We've had this issue twice during the last week. For a Firebase Hosting project with two connected domains, one domain is not included in the certificate.
Trying to connect with a browser seems to return a 503 status code and Chrome shows net::ERR_CERT_COMMON_NAME_INVALID in the console. curl returns
(51) SSL: no alternative certificate subject name matches target host name '{host}'
(where {host} is the host name / connected domain)
To check the certificate directly, i.e. the SANs, I use the following command:
gnutls-cli --print-cert ${host} < /dev/null \
| sed -ne '/-BEGIN CERTIFICATE-/,/-END CERTIFICATE-/p' \
| openssl x509 -noout -text \
| grep DNS | tr , '\n' | tr -s " "
This returns a list of 100 certificates including the host name for the working domain, but only the default firebaseapp.com/*.firebaseapp.com entries for the failing domain.
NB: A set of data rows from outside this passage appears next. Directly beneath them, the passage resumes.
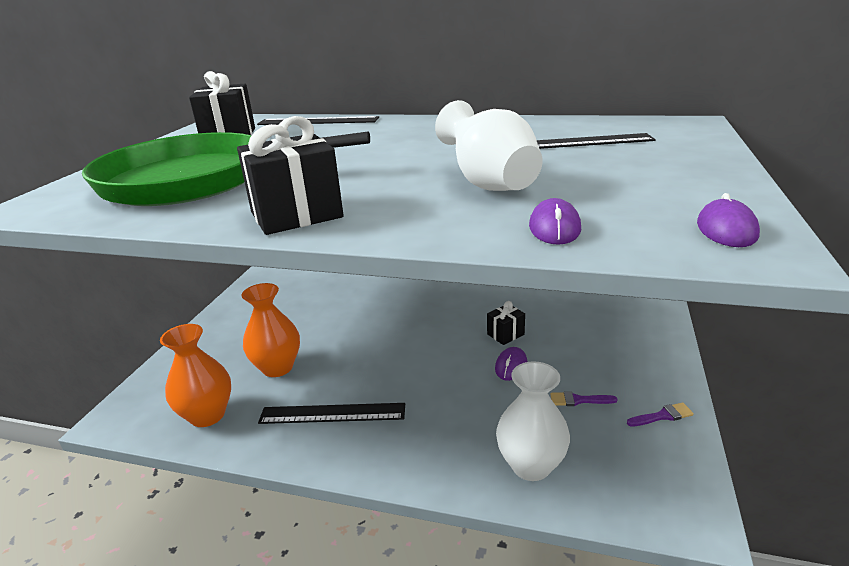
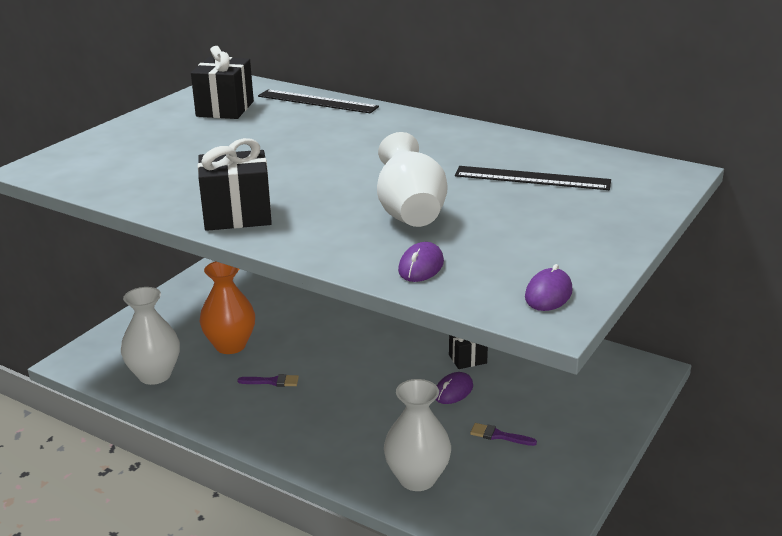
camera: 15 degrees right, 0 degrees up
green pan [82,132,370,206] -> none
orange vase [160,324,231,427] -> white vase [121,287,180,385]
black ruler [258,403,405,424] -> none
purple brush [627,402,694,427] -> purple brush moved to [237,374,299,387]

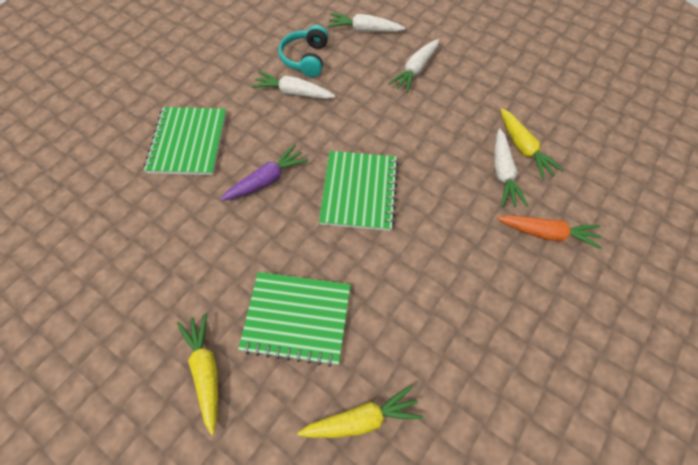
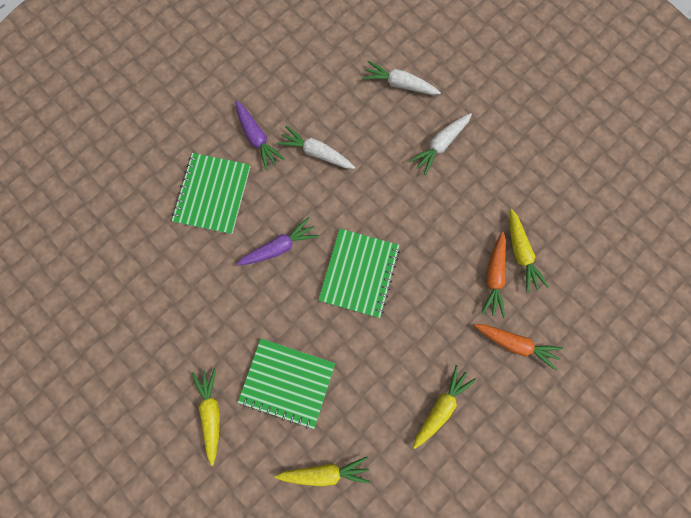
camera: 10 degrees right, 15 degrees up
turquoise headphones [279,25,328,77] -> none
white carrot [495,128,528,207] -> orange carrot [481,232,506,318]
none -> purple carrot [235,100,285,170]
none -> yellow carrot [413,365,476,449]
Note: I am using gnutls-cli here, because it seems that openssl s_client -connect ${host}:443 does not include the host name in the request and always loads a certificate for firebaseapp.com/*.firebaseapp.com
I have already reached out to Firebase Support, but their last response (~16 hours ago) was "there are two different domains associated to the same project, but I need to confirm if this is supported". I am quite sure this is supported, given that during my analysis of the problem I have found more than 400 SANs for the same two host names next to the domains under our responsibility.
Any suggestions on how we can resolve this issue? I already tried deleting and re-adding the custom domain, but this did not change anything.
Switching hosting would technically not be too difficult, but our main issue is that the DNS is under control of a service provider of our customer and it's difficult for them to change anything already in production.